Jan 14, 2014
As deer season across most of Iowa came to a cold, snowy finale; harvest totals and
license sales were down from previous year.
Most hunters have noticed fewer deer in the last couple seasons; as management efforts
to reduce whitetail numbers became apparent. Also, outbreaks of EHD—Epizootic
Hemorrhaging Disease—have become noticeable in some eastern and southern counties.
“Final numbers for the two (December) shotgun seasons show the number of licenses
issued declined by 5%, while the reported harvest dropped 16%”, notes Iowa DNR
wildlife research supervisor Willie Suchy. December shotgun hunters are the primary
management tool for controlling deer numbers in Iowa.
Midway through the late muzzleloader season, license sales were down 14%. The late
muzzleloader season ended December 10. Across the southern couple tiers of counties in
Iowa, the antlerless January late season went ten days more.

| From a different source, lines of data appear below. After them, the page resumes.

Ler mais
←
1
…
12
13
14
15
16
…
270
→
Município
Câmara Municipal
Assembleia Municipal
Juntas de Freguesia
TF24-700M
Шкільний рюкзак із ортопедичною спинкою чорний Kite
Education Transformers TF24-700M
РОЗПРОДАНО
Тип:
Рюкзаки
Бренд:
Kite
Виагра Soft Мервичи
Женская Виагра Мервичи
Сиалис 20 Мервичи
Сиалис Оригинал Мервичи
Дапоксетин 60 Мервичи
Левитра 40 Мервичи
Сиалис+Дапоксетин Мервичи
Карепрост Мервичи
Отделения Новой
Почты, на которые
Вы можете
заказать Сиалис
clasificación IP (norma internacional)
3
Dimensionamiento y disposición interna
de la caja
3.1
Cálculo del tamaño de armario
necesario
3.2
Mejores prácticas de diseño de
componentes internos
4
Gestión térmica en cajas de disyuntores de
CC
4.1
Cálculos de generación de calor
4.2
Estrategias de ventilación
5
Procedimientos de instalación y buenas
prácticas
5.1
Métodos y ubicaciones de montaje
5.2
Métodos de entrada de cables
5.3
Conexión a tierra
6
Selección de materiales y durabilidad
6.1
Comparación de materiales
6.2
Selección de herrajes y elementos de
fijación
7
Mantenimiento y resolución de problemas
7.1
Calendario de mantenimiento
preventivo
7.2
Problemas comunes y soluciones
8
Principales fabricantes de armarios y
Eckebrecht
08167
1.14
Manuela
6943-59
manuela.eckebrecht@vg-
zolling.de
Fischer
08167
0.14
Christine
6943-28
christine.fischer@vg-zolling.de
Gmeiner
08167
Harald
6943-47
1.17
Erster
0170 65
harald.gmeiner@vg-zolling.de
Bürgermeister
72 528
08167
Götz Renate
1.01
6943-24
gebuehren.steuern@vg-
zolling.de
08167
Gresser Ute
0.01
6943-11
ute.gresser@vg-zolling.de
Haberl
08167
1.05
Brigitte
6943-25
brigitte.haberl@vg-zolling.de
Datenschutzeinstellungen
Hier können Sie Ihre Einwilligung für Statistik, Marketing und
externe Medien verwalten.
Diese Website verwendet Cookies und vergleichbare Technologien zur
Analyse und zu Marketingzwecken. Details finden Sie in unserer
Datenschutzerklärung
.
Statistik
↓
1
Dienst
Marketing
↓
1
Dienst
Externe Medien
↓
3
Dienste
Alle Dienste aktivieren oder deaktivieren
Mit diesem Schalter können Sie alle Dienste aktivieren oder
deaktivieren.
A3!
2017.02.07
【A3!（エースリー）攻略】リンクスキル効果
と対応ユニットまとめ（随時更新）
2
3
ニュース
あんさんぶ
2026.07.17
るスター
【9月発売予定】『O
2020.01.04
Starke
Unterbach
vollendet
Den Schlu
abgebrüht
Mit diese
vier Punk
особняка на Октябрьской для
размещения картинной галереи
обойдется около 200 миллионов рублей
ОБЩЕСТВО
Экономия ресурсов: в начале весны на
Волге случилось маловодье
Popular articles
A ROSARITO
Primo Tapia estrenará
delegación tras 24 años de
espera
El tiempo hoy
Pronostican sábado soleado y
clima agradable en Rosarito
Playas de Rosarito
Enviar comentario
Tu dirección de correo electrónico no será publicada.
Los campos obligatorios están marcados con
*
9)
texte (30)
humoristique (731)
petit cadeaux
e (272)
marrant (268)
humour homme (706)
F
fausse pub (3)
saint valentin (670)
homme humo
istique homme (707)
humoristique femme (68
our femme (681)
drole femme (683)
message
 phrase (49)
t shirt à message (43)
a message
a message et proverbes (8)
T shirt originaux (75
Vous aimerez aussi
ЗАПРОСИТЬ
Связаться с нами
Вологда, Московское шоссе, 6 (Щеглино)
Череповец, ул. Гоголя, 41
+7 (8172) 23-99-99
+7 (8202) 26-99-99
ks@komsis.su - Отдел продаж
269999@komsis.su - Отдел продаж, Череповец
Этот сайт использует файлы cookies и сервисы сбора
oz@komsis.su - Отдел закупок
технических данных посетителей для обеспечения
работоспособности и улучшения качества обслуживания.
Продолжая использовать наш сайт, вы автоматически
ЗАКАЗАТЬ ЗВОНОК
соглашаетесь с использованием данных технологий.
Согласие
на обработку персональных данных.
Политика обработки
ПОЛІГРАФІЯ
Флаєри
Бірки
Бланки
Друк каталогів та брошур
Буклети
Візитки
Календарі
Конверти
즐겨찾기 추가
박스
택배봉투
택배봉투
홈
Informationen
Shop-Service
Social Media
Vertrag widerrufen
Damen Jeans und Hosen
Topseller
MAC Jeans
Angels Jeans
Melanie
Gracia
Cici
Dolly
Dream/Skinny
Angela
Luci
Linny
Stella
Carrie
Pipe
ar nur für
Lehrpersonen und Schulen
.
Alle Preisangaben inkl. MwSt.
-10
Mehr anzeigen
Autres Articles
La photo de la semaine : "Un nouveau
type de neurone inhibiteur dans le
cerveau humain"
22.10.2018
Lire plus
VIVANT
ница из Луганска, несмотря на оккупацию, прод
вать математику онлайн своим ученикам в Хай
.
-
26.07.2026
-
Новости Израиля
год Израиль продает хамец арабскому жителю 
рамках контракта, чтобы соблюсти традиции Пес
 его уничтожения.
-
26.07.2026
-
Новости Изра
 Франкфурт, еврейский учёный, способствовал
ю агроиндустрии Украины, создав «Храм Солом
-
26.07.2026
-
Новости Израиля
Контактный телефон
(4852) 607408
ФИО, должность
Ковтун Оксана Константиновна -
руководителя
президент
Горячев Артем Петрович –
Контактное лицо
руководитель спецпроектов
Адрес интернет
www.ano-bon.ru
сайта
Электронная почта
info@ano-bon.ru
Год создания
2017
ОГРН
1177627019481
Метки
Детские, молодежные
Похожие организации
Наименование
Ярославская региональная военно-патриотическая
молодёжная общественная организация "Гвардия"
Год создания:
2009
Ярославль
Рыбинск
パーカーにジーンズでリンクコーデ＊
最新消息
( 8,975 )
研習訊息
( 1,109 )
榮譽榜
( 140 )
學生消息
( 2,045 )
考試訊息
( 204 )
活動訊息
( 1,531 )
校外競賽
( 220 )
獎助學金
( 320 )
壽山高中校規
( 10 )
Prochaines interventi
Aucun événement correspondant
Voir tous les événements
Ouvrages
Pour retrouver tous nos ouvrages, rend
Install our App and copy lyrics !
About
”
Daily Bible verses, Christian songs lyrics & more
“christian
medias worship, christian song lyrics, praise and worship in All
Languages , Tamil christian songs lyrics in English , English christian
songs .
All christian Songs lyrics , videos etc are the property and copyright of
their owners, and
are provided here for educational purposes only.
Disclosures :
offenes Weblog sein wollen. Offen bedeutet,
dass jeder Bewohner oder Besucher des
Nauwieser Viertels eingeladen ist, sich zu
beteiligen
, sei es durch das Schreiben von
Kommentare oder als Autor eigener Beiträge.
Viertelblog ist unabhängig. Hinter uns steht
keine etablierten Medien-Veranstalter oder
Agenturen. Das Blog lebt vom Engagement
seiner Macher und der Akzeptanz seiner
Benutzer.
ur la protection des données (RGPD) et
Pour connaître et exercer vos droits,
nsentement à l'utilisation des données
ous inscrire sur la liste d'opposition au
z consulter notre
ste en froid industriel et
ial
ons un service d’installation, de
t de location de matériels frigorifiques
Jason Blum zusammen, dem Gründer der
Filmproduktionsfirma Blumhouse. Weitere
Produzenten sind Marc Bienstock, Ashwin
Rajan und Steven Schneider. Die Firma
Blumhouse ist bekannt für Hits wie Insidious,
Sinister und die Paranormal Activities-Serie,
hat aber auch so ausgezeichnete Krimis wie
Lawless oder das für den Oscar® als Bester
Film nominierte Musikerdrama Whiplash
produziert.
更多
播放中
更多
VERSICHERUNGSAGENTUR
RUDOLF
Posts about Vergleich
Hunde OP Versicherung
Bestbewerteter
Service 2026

The deer harvest topped 92,000 this year…well below record harvests in the mid-2000s;
again indicative of lower overall deer numbers…say wildlife biologists. Hunters were
urged to work with landowners this fall and winter, to help determine if deer populations
were about where the owner preferred; and perhaps reducing harvest of does, if that was
the case. That harvest data, combined with some pressure from hunters may be enough to
push further reductions in antlerless tags.
In over 70 Iowa counties, pre-set quotas of ‘no antler’ tags allow hunters extra tags,
targeting does. DNR recommendations to drop quotas in many of those counties were
overruled by the Governor’s office…with the exception of four southwest Iowa counties.
Other Iowa counties, primarily in northwest and north-centeral Iowa, had no antlerless
tags available.
DNR wildlife biologists will look through the harvest figures, as well as previous year’s
road kills, bowhunter observation surveys and the early spring spotlight survey before
making recommendations for next season.